RODAS computational cost is relatively low, when applied over the model configuration presented here with 480 × 760 × 21 grid points and 126 ensemble members. Assimilation of SST, SLA, and T/S Argo took about 10 min, 9 min, and 5 min, respectively, while 1 day of the free model run took about 3 min, when 4 computational nodes were used, each node with 16 Intel Xeon 2.4 GHz processors with 64 GB of memory. These times include the reading and interpolation of the ensemble members. Therefore, considering HYCOM+RODAS skills and computational cost, we believe it is suitable to be employed in longer reanalysis runs and operational short-range forecasts, among other applications, despite of the need for further improvements.

Together with the presentation of the forecast/reanalysis system, OSEs were conducted. It was shown that OSIIA SST was important to constrain SST and T in the ocean mixed layer, by avoiding an erroneous deepening of the thermocline in a vast region of the subtropical North Atlantic. Argo data is crucial to produce a more accurate thermohaline structure. Particularly for S, only Argo data could reduce large model biases in the upper 900 m. The lack of altimetry data produces a light positive impact in T and S in the subsurface, showing that vertical localization associated with SLA increments may improve the system skills. Also, increasing vertical resolution may help producing better covariances among SLA, model layer thicknesses, T, and S. On the other hand, altimetry data is very important to ocean circulation and together with Argo data could produce the best representation of the GS. For the BC, all data were important.

Many improvements in the current HYCOM+RODAS are necessary.
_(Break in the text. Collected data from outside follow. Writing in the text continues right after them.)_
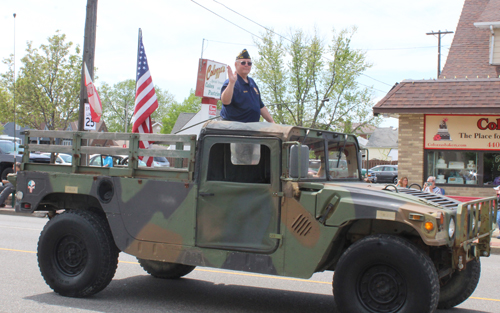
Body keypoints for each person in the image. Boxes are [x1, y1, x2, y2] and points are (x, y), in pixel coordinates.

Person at [220, 49, 274, 123]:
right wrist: (232, 83)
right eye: (243, 63)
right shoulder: (230, 82)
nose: (246, 65)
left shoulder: (252, 82)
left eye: (249, 63)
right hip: (234, 129)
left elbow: (260, 106)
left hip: (252, 128)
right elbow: (225, 101)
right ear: (236, 64)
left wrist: (272, 122)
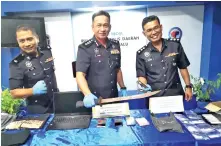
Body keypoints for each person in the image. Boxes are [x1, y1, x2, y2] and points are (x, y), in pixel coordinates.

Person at [136, 15, 193, 105]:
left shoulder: (175, 45)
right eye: (149, 30)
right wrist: (143, 87)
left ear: (161, 27)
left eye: (156, 28)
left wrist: (188, 86)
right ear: (144, 33)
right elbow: (141, 76)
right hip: (155, 98)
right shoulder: (141, 54)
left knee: (178, 119)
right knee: (156, 119)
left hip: (176, 96)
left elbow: (183, 67)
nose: (153, 32)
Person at [76, 10, 127, 108]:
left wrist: (123, 87)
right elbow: (80, 75)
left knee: (116, 123)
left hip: (114, 99)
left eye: (105, 25)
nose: (102, 29)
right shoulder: (85, 48)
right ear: (93, 27)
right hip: (95, 100)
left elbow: (117, 69)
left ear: (110, 27)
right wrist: (87, 94)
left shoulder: (115, 45)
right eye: (99, 25)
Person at [9, 25, 58, 114]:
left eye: (29, 39)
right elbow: (13, 93)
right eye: (22, 41)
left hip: (57, 103)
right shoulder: (16, 64)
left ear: (37, 38)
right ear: (18, 42)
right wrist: (32, 91)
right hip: (38, 110)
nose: (26, 44)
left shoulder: (47, 52)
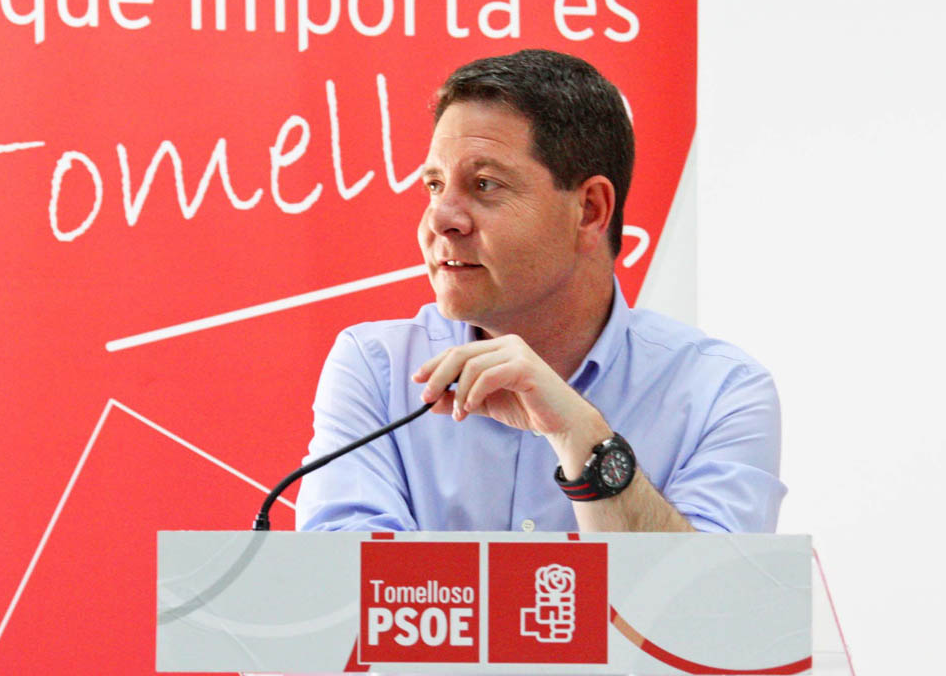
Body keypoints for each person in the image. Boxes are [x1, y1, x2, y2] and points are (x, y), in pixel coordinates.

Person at [295, 49, 785, 533]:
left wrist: (584, 439)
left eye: (485, 184)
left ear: (590, 210)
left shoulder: (720, 391)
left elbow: (710, 586)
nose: (440, 219)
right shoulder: (377, 370)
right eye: (435, 185)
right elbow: (343, 580)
A crucial improvement should come from the model free run in order to produce smaller biases and ease the correction by data assimilation. A new HYCOM configuration is under preparation with 1/12° of horizontal resolution for the current HYCOM 1/4° domain and 32 hybrid layers. Also, a single analysis increment will be sought to improve corrections with strong baroclinic characteristics. Assimilation of sea surface salinity and data from gliders, XBTs, and instrumented marine mammals should be also incorporated into the system, as part of the work towards the best possible representation of the ocean state.